--- REQUIRED WORK ---
Rewrite the entries between the lines holding "After each image, give" and "dist [-0.090565, 0.022916]", inclusive, as a two-column CSV with the header input,output. Give one row per pair of text and answer, with each field quoted and line breaks turned into spaces.

----

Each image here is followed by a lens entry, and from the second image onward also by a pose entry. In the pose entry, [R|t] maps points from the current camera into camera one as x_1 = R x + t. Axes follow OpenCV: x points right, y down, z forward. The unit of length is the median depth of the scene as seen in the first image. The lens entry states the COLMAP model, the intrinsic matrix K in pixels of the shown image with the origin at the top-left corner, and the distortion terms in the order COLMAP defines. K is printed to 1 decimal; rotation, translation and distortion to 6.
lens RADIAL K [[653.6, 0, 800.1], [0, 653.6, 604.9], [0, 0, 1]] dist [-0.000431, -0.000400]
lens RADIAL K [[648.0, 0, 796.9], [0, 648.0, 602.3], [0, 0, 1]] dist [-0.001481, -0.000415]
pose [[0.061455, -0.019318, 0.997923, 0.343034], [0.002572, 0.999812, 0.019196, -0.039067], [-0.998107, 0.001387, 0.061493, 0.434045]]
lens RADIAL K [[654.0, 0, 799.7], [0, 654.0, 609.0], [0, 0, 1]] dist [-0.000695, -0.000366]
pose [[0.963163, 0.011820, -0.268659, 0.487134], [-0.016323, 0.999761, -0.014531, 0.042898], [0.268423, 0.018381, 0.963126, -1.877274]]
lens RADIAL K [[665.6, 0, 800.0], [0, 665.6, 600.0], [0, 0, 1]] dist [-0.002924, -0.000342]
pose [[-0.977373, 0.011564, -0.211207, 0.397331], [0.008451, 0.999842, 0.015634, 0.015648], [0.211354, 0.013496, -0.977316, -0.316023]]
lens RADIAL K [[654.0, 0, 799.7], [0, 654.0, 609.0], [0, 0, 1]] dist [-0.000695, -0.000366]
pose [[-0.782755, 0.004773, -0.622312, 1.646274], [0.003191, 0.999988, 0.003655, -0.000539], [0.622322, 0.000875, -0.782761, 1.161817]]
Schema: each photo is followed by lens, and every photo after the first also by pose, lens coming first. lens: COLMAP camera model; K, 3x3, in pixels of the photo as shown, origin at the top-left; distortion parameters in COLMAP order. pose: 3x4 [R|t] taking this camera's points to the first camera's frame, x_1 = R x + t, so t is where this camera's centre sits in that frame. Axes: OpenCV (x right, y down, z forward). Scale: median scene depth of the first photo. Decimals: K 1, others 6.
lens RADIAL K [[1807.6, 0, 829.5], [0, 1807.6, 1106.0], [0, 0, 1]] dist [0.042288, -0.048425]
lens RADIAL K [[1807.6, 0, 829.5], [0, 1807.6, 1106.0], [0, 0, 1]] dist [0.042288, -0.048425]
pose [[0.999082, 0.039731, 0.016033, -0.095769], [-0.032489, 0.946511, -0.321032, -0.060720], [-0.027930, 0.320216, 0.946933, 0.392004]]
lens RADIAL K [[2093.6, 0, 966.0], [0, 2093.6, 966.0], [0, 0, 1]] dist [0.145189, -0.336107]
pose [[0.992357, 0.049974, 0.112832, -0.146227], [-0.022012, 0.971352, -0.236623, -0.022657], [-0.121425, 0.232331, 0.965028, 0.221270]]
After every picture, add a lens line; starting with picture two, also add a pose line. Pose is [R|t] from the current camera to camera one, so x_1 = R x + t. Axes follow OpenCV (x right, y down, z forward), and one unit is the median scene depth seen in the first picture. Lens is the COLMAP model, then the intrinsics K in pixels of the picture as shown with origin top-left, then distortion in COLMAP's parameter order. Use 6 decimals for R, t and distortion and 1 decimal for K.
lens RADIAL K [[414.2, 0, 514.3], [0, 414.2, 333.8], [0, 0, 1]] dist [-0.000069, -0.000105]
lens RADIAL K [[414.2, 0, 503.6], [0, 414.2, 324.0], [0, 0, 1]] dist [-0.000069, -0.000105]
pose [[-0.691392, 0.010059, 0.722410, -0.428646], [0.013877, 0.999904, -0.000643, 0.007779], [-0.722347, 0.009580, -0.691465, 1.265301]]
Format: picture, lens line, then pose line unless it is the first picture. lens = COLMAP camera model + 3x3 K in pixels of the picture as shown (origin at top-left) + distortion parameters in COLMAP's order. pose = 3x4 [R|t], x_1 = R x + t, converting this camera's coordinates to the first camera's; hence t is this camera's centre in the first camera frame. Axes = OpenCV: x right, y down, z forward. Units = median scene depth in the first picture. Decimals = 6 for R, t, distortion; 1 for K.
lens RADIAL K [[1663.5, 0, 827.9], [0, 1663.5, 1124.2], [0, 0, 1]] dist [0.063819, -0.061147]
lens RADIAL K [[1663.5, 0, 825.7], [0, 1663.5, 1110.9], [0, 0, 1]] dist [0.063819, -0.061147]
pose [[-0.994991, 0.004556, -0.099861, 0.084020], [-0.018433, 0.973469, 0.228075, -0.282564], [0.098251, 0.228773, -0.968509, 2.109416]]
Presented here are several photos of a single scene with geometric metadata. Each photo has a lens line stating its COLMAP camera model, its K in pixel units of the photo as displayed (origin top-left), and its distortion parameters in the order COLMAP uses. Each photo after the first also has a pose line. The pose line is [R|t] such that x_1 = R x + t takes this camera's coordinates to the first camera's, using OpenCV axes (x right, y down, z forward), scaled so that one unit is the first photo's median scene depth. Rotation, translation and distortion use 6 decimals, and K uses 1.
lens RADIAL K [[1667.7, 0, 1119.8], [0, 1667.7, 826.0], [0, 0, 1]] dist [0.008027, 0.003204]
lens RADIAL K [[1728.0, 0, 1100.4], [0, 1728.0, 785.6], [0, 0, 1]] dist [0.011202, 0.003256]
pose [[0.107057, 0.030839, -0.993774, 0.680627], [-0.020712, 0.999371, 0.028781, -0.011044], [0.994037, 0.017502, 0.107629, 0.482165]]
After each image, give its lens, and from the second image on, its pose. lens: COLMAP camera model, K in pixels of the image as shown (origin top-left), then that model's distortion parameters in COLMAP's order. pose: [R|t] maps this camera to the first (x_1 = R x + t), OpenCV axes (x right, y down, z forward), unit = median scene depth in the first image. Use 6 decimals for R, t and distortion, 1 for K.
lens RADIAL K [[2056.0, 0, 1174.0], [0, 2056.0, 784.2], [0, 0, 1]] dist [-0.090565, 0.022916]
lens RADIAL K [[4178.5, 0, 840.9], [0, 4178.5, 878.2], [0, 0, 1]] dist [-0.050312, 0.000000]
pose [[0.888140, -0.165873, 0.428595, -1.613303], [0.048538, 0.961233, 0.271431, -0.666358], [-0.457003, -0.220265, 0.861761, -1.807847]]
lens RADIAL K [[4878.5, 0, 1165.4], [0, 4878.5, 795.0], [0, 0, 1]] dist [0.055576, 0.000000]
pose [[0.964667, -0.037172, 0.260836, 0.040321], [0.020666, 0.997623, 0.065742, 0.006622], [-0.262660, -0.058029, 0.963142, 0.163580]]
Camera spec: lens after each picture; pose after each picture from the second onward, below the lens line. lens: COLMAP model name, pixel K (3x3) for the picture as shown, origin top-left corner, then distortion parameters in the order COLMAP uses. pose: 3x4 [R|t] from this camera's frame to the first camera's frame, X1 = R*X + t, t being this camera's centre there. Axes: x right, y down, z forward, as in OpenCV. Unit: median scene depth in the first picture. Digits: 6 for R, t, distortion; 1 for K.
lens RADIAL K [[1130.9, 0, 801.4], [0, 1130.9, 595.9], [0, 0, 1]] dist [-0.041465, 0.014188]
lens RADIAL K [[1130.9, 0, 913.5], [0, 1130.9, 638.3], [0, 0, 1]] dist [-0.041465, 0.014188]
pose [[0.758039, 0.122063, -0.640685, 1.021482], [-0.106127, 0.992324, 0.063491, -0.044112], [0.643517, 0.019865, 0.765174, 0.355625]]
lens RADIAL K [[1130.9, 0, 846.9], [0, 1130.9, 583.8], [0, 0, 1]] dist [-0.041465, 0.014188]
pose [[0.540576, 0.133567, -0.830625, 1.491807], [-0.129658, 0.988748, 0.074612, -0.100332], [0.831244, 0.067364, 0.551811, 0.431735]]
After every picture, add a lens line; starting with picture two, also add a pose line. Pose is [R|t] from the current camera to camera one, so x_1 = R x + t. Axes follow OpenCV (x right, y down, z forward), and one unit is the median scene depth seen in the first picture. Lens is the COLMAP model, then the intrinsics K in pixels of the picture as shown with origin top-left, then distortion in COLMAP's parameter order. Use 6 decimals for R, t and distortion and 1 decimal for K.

----

--- OUTPUT OF THE EXERCISE ---
input,output
"After each image, give its lens, and from the second image on, its pose. lens: COLMAP camera model, K in pixels of the image as shown (origin top-left), then that model's distortion parameters in COLMAP's order. pose: [R|t] maps this camera to the first (x_1 = R x + t), OpenCV axes (x right, y down, z forward), unit = median scene depth in the first image. Use 6 decimals for R, t and distortion, 1 for K.","lens RADIAL K [[2056.0, 0, 1174.0], [0, 2056.0, 784.2], [0, 0, 1]] dist [-0.090565, 0.022916]"